Chantilly Forever FC
- Founded: 2013; 12 years ago
- Stadium: Coyer Field @ Buffalo State, Buffalo, New York
- Capacity: 2,500
- Head coach: Shabazz Perrin
- League: United Premier Soccer League
- 2022: 8th, Midwest East
- Website: https://www.chantillyforeverfc.com/
| Home colours | Away colours |

= Chantilly Forever FC =

Canadian and American soccer club

Chantilly Forever FC is a Canadian and American soccer club based in Hamilton, Ontario, Canada, and Buffalo, New York, United States. The senior men's team competes in United Premier Soccer League.

==History==
Chantilly Forever is the only Ontario Soccer Association sanctioned soccer academy in Hamilton, Ontario. They received a National Canada Club License as a provincial level 1 holder through the Canada Soccer Association. In 2022, it was announced that they would join the US-based semi-pro United Premier Soccer League.

→ Stored data:
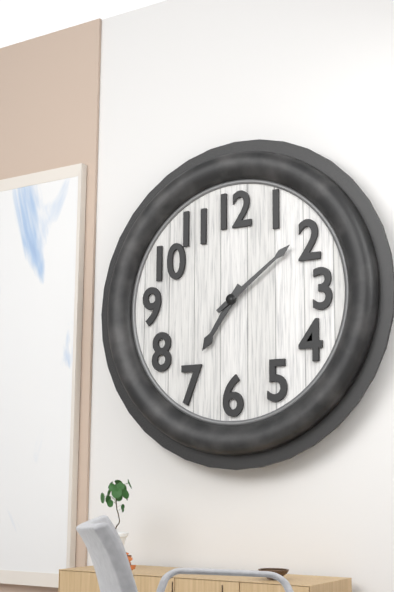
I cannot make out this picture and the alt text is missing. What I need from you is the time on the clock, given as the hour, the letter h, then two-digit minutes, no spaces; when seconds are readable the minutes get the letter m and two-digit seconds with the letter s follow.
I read 7h09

→ The tasks:
- 1) From the Chantilly Forever FC text, reproduce the passage starting with "Chantilly Forever FC is" and going on through "in United Premier Soccer League.".
- 2) Turn the paragraph of the Chantilly Forever FC text that opens "Chantilly Forever is the only Ontario Soccer Association" into a short bulleted list of its main facts.
Rely solely on the text about the soccer club for the tasks.

→ The solutions:
- 1)
Chantilly Forever FC is a Canadian and American soccer club based in Hamilton, Ontario, Canada, and Buffalo, New York, United States. The senior men's team competes in United Premier Soccer League.

- 2)
- Only Ontario Soccer Association sanctioned soccer academy in Hamilton, Ontario
- Received a National Canada Club License as a provincial level 1 holder through the Canada Soccer Association
- Announced in 2022 that it would join the US-based semi-pro United Premier Soccer League